South African Unions Push ANC to Remember Workers

A NEW wave of black militancy is threatening the transition to democracy as negotiators begin a crucial eight-week phase that will determine whether the country's first democratic ballot will go ahead on April 27 of next year.

A move by the powerful Congress of South African Trade Unions (COSATU) on Saturday to call a nationwide strike on Nov. 15 in support of workers' rights in a new constitution appears to have taken both the African National Congress (ANC) and the government by surprise.

At the same time, the leader of the nominally independent homeland of Transkei has expelled the South African ambassador and offered military training facilities to the liberation armies of the ANC and the militant Pan-Africanist Congress (PAC) following a raid into the territory Oct. 7 that claimed the lives of five black youths.

And the ANC's policy of opposition to capital punishment is being challenged by ANC officials' spontaneous endorsement of the death sentences imposed Friday on two right-wingers convicted for the April 10 murder of popular ANC leader Chris Hani.

The shock move by COSATU - a close ally of the ANC and the South African Communist Party (SACP) - is being interpreted as a bid to establish the union federation's authority in a future ANC-led government.

COSATU General Secretary Sam Shilowa, who was elected at a conference last month, said the strike would go ahead unless multiparty negotiators scrapped a proposed clause in the constitution that guarantees the tenure of civil servants after the April 27 ballot. Such guarantees formed a key element of a power-sharing deal between the ANC and the ruling National Party in February this year. COSATU is also demanding the removal of a clause from the bill of rights that empowers employers to lock out striking workers.

The ANC has played down the role of mass protests in recent months to promote reconciliation and allay white fears of black rule.

At a conference last month, more than a dozen trade union leaders - including former General Secretary Jay Naidoo - quit COSATU to take their places on the ANC's list of candidates for the country's first democratic election.
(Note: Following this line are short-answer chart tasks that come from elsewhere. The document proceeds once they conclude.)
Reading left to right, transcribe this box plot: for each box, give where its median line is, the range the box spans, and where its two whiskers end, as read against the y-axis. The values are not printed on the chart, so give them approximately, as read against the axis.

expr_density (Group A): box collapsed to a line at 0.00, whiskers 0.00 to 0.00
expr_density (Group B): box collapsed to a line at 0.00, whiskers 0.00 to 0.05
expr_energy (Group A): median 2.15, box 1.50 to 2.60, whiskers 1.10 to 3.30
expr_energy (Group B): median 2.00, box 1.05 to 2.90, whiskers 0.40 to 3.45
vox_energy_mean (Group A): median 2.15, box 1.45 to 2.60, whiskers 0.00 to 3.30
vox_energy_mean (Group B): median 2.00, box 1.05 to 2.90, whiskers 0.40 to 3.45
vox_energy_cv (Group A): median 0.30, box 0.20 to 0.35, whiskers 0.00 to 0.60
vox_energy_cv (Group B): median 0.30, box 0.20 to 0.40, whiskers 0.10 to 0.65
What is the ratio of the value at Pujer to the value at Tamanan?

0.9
The incoming union leaders are characterized by their militancy and their prominence in the SACP.

Tensions between the ANC and COSATU have developed in the past year over the degree of state intervention in a post-apartheid economy and the role of the trade union federation in restructuring the economy.

Several militant trade unions in the federation have proposed that COSATU and the SACP should break with the ANC after an election and consider the formation of a socialist-oriented workers' party to challenge the ANC from the left and ensure that it addresses workers' demands.
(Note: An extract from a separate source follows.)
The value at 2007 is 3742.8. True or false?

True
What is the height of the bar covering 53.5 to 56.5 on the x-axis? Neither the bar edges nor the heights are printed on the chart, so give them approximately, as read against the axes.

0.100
At the September conference, ANC President Nelson Mandela assured COSATU that an ANC government would respect the rights of workers, and he endorsed a plan which would ensure that 20 trade unionists were elected to Parliament as part of the ANC team. In the past two weeks, however, there have been indications that the ANC leadership has had second thoughts about making such a guarantee.

``I think this defiant stand by COSATU in threatening a general strike at such a sensitive moment should be seen against this background,'' says a Western diplomat who follows labor issues.

The COSATU move is also seen in diplomatic circles as a response to the formation of the right-wing Freedom Alliance, an awkward coalition of white right-wingers and black conservatives, which has shifted the political focus to Afrikaner demands for a self-determination.

Increasingly, political players worry that the maneuver by the Freedom Alliance could force President Frederik de Klerk to carry out his threat to hold a referendum on reform before an election is held.

The ANC is divided on the referendum issue, with the majority arguing that it would lead to a delay of the April 27 poll, thus risking a grass-roots rebellion and increased political violence.